Zhang et al.62 developed their corrected information matrix (CIM) method for analysis of datasets where there is pure Berkson error in radiation dose, a substantial part of it shared. This entails an extensive calculation, which requires specially written software, which the authors have developed in Python63 specifically applied to the Mayak worker lung cancer data. R code has also been developed for fitting this model to US radiologic technologists (USRT) cataract data for relative risk and absolute risk Poisson models64. The calculations result in inflation of the confidence intervals (CI) on the regression estimate—the central estimate is largely unchanged. Arguably the assumptions underlying the CIM method, that all dose simulations are samples from the true dose, may be unlikely, but this assumption is arguably less implausible than that made for 2DMC-BMA, which assumes that one realisation is true. The method appears to be well adapted to analysis of the Mayak data63, where there is a substantial amount of shared error.

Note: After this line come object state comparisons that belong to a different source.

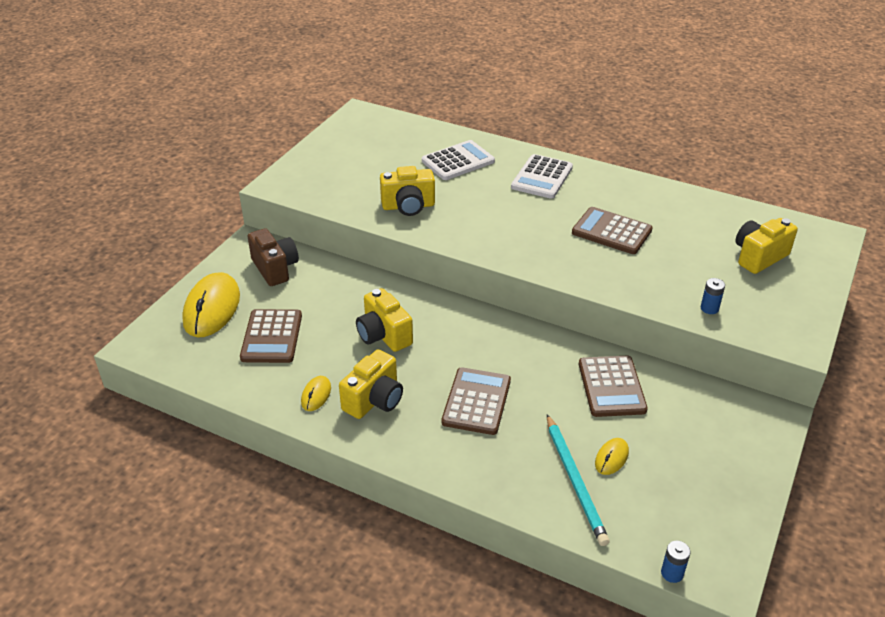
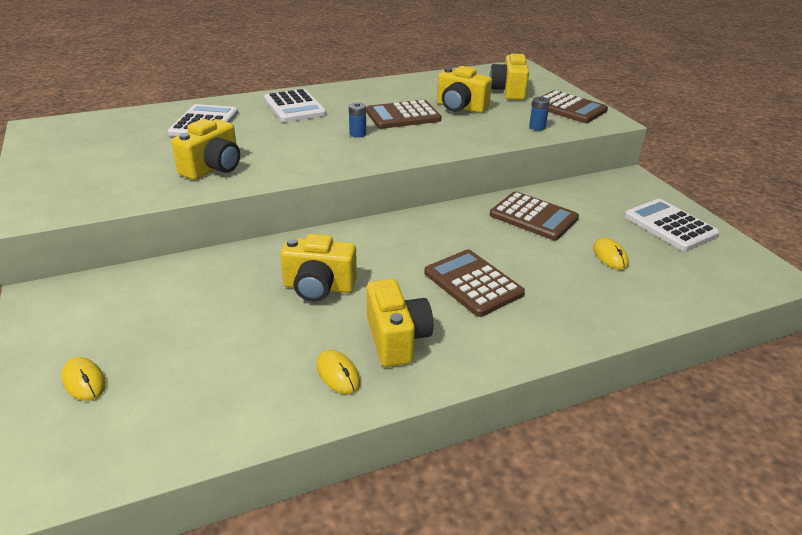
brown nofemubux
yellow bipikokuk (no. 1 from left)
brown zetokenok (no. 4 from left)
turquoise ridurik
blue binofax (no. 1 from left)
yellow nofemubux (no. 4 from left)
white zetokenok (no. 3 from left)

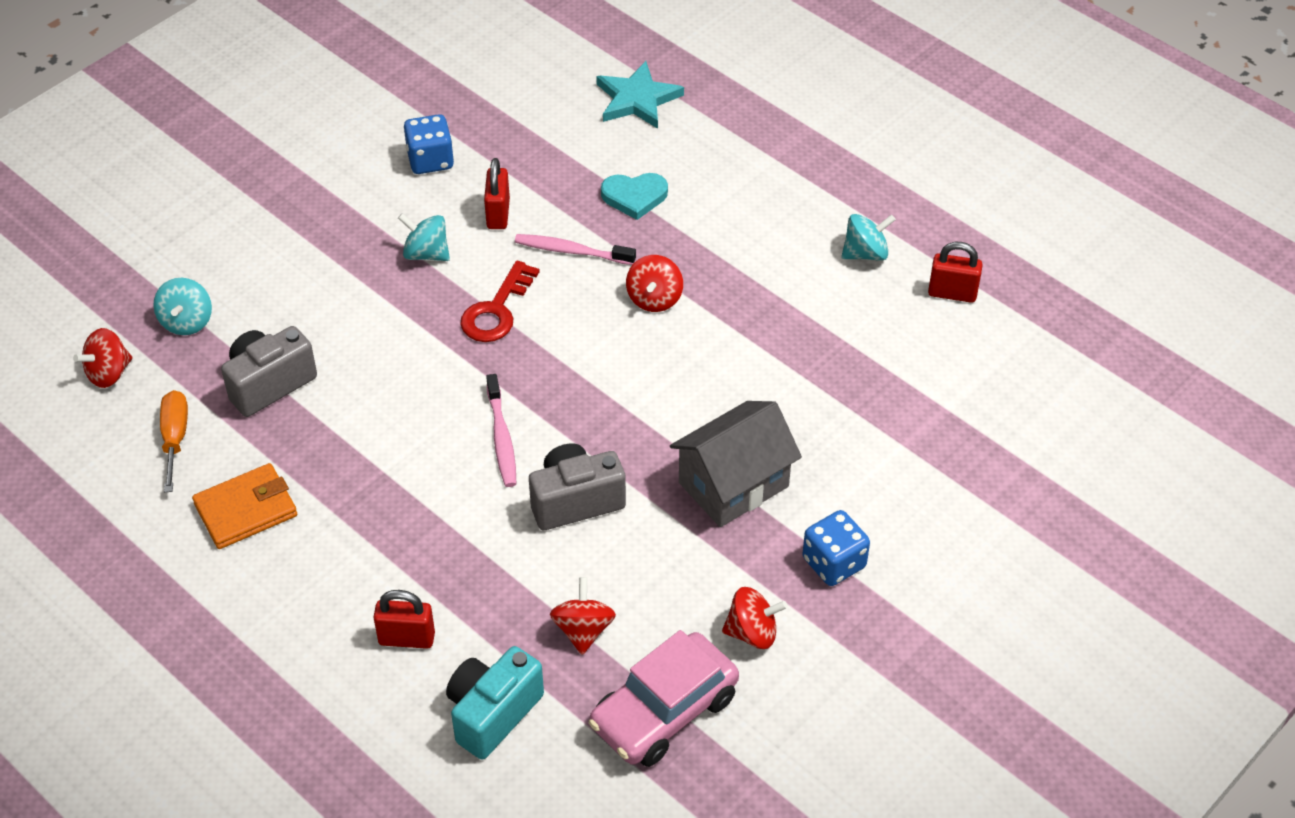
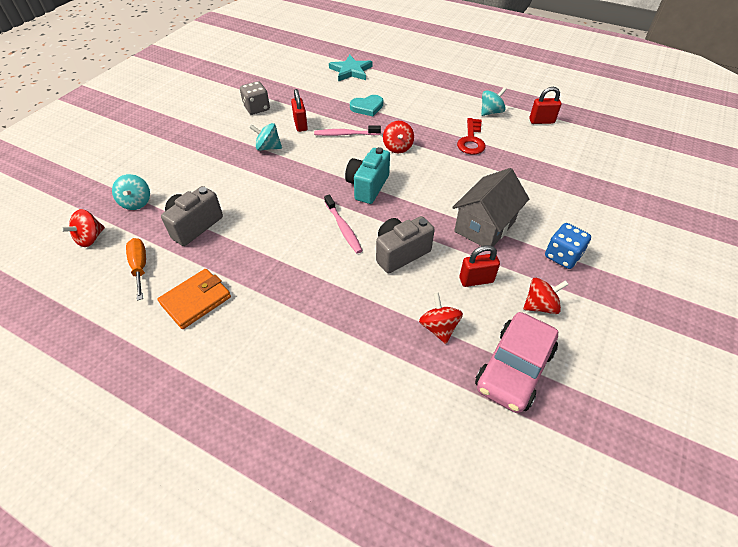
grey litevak
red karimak
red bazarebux (no. 2 from left)
turquoise nofemubux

In the USRT cataract data, the amount of shared error is small, and the method yields largely trivial adjustments to CI64.

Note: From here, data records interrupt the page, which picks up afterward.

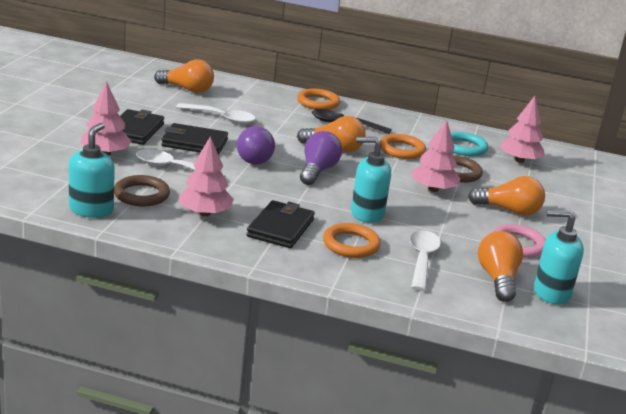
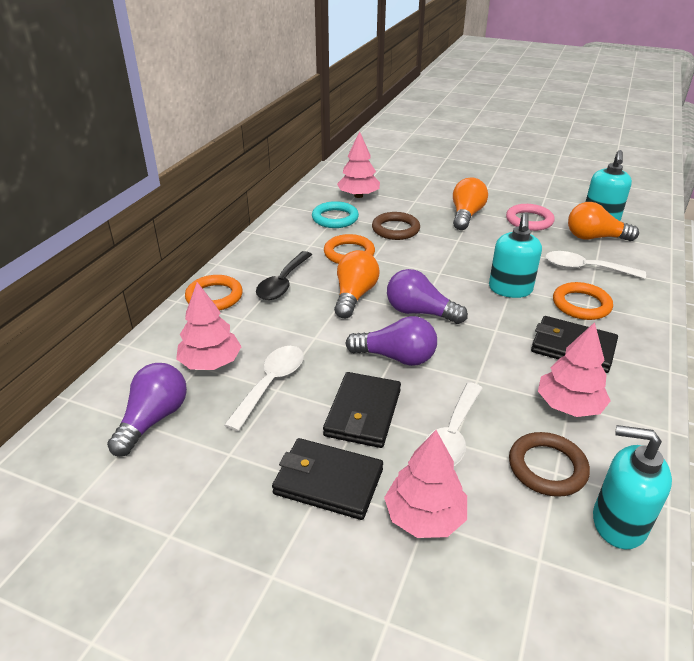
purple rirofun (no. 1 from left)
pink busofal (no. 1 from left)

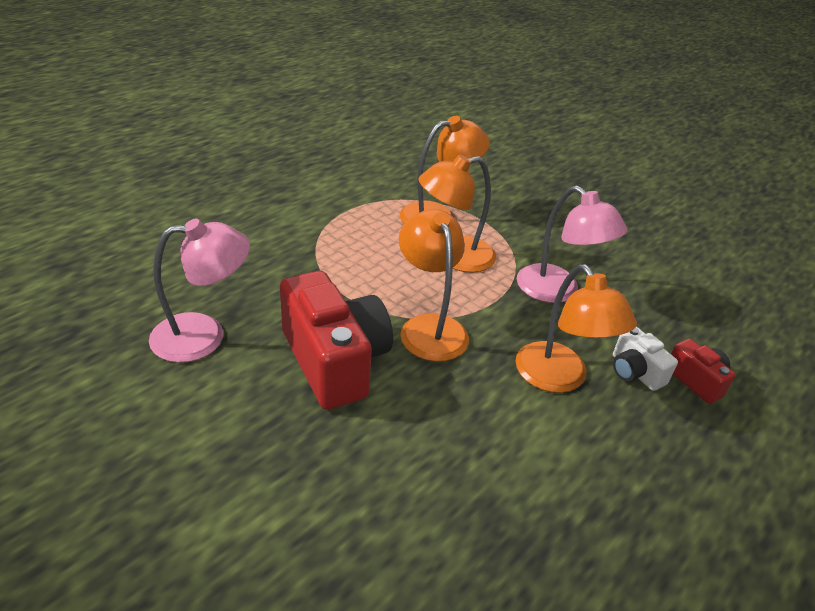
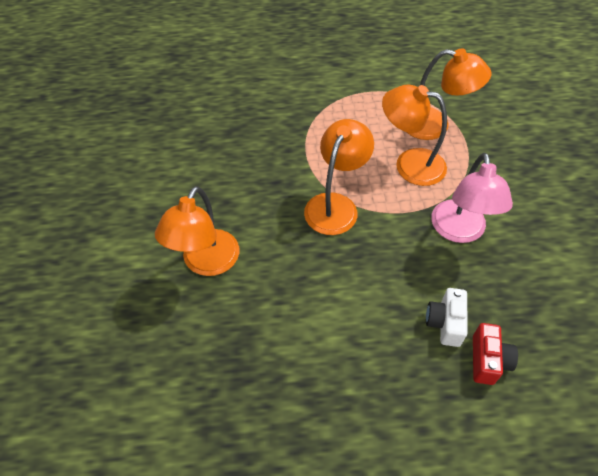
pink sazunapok (no. 1 from left in the first image)
orange sazunapok (no. 1 from left)
red nofemubux (no. 1 from left in the first image)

A relatively novel method of measurement error correction has been recently introduced, moment reconstruction (MR)65. The basic idea is that one substitutes for the nominal dose estimate \(d_{i}\) a new quantity \(M_{{d_{i} ,Y_{i} }}\) which is chosen to have the same first two moments (with the outcome variable \(Y_{i}\)) of the joint distribution as \((D_{i} ,Y_{i} )\). It can be shown65 that the solution is given by \(M_{{d_{i} ,Y_{i} }} = E[d_{i} |Y_{i} ](1 - G) + d_{i} G\) where \(G = G(Y) = {\text{cov}} [D_{i} |Y_{i} ]^{0.5} ({\text{cov}} [d_{i} |Y_{i} ])^{ - 0.5}\). Under linear regression it is easily shown that MR is entirely equivalent to regression calibration65. It has the advantage over regression calibration that it yields consistent estimates even when the model is non-linear, or when the errors in dose are non-differential65. Moment-adjusted imputation (MAI) is a generalisation of MR, in which the moments of \((D_{i} ,Y_{i} )\) are matched by \(M_{{d_{i} ,Y_{i} }}\), usually up to at least the 4th order66,67. However, both MR and MAI require knowledge of second and higher order moments of the true dose distribution in conjunction with the disease endpoint, information that would generally have to come from a gold standard sample, which is not often available in radiation studies. Although MR and MAI can be more efficient than regression calibration there are circumstances when efficiency is reduced compared with regression calibration39. Perhaps for all these reasons, to the best of our knowledge neither method has been used in radiation applications.

Conclusions

We have outlined a modification of the regression calibration method33 which is particularly suited to studies where there is a substantial amount of shared error, and where there may also be curvature in the true dose response. We have shown in fits to a number of synthetic datasets in which there is substantial upward curvature in the true dose response, and varying (and sometimes substantial) amounts of classical and Berkson error, that the coverage probabilities of all methods for the linear coefficient are near the desired level, irrespective of the magnitudes of assumed Berkson and classical error, whether shared or unshared. However, the coverage probabilities for the quadratic coefficient are generally too low for the unadjusted and regression calibration methods, particularly for larger magnitudes of the Berkson error, whether this is shared or unshared, while MCML yields coverage probabilities for the quadratic coefficient that are uniformly too high. The extended regression calibration method yields coverage probabilities that are too low when shared and unshared Berkson errors are both large, although otherwise it performs well, and coverage is generally better than these other methods. A notable feature is that for all methods apart from extended regression calibration the estimates of the quadratic coefficient are substantially upwardly biased.